The apparently endless APPGER litigation has produced yet another decision of the Upper Tribunal for seasoned FOIA watchers, which amongst some very fact-specific issues, also contains two important clarifications of law: APPGER v ICO & FCO [2015] UKUT 377 (AAC).
As anyone who has ever done any information law ever will know, the APPGER litigation concerns requests under FOIA for information related to alleged British involvement in extraordinary rendition. Some information has been released, some has been released following earlier rounds of litigation, some remains withheld under various exemptions.
Following previous hearings staying various points, the present round of litigation concerned the application of section 23 (the security bodies exemption) and section 27 (international relations). There were two points of wider interest discussed in particular. One is the time at which the public interest is assessed (relevant to section 27), and one is the breadth of the “relates to” limb of section 23.
The time point was one which only really arose because of the Upper Tribunal’s desire to throw a mangy cat amongst the pigeons by suggesting in Defra v ICO & Badger Trust [2014] UKUT 526 (AAC) at [44]-[48] that the correct time to assess the public interest might be the date of Tribunal hearing.
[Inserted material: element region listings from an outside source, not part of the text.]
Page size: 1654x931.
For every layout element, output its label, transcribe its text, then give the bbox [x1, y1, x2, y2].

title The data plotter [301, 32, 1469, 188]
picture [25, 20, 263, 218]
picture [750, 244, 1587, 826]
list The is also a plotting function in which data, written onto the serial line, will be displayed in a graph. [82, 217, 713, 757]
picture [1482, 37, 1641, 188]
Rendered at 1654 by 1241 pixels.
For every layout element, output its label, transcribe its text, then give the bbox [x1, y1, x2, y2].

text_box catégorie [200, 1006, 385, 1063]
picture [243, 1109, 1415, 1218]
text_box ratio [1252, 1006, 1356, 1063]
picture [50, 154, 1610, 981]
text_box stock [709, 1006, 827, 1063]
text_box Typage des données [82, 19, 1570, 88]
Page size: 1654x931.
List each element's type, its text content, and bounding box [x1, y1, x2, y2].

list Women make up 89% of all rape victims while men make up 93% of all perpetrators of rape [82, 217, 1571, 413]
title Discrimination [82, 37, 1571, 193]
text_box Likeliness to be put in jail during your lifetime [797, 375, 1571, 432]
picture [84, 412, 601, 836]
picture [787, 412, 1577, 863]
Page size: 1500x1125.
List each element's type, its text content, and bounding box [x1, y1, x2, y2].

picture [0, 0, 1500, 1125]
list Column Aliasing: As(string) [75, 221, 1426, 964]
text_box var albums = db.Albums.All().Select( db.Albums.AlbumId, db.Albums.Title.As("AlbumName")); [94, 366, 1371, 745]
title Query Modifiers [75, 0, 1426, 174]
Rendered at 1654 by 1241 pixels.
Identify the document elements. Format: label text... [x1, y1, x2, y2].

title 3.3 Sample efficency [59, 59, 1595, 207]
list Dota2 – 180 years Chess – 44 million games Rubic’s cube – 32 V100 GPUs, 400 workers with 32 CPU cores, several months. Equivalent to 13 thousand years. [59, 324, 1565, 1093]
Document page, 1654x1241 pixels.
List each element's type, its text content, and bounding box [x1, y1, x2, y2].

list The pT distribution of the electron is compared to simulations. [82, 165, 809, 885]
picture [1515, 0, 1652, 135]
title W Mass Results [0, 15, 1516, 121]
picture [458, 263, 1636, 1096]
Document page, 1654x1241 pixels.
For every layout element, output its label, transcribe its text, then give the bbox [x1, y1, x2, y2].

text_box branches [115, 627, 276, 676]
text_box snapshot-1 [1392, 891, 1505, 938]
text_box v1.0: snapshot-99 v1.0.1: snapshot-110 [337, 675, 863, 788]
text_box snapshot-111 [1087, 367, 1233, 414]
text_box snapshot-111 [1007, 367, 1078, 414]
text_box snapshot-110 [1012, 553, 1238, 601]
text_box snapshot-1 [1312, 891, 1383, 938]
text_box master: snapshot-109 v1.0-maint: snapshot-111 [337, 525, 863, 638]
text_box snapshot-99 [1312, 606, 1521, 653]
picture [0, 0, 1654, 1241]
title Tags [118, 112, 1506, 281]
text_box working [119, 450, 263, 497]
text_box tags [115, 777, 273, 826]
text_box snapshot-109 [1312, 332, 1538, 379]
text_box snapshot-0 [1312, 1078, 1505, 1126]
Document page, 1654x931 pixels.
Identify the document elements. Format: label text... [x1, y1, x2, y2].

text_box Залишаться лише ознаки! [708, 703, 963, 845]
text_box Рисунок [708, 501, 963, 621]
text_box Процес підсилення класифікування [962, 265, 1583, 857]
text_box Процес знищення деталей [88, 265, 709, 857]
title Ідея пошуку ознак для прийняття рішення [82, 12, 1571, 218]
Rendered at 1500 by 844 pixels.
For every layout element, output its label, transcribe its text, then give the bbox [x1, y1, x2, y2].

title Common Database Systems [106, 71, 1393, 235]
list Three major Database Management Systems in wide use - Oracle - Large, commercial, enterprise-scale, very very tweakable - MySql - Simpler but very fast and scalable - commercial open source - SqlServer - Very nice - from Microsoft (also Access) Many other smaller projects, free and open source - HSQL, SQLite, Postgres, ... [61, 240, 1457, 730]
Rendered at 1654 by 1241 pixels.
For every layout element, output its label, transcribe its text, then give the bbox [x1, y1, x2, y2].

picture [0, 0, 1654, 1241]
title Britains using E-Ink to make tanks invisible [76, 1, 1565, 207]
As some wise and learned commentators have pointed out, this rather seemed to have been overtaken by the Supreme Court’s – technically obiter – reasoning in R (Evans) v Attorney General [2015] UKSC 21 at [72]-[73] that the time was at the point of the authority’s refusal.
The Upper Tribunal in APPGER (containing at least one member of the panel in Badger Trust) issued a mea culpa and accepted that Evans was right: at [49]-[57]. It did not reach any more specific decision on situations where, for example, the authority has been late in complying. Doubtless the difference in time will often not matter very much. But the principle of the point now seems resolved.
Section 23(1) was not a point answered by Evans, and an argument was run by the requestor that “relates to” should be construed narrowly, as in the DPA. The Upper Tribunal disagreed: at [15]-[19]. The ordinary meaning of the language was broad, it was consistent with the aim of shutting the backdoor to the security bodies, it was consistent with authority, and met the contextual aim of FOIA where the contextual aim of the DPA was very different. The idea of requiring a “focus or main focus” was rejected.
Whilst agreeing that it should not attempt to gloss the statutory language, the Upper Tribunal nonetheless sought to assist future cases by indicating that asking whether the information requested had been supplied to a security body for the purposes of the discharge of its statutory functions (a test attributed to Mitting J) would have considerable utility. It would enable a clear explanation, it would allow differentiation within and without the scope of the exemption, and it was less likely to require a detailed line-by-line approach to redactions: at [33]. The language remains broad, but the practical application of it appears to have been ‘guided’ into a slightly narrower pigeon-hole than might have otherwise been the case.
The judgment as a whole is worth reading on the application of those exemptions to the particular information and the treatment of the evidence by the Upper Tribunal, but those two points of principle are the keys to take away. And about time too.
Timothy Pitt-Payne QC and Joanne Clement appeared for APPGER; Karen Steyn QC appeared for the FCO; Robin Hopkins appeared for the ICO.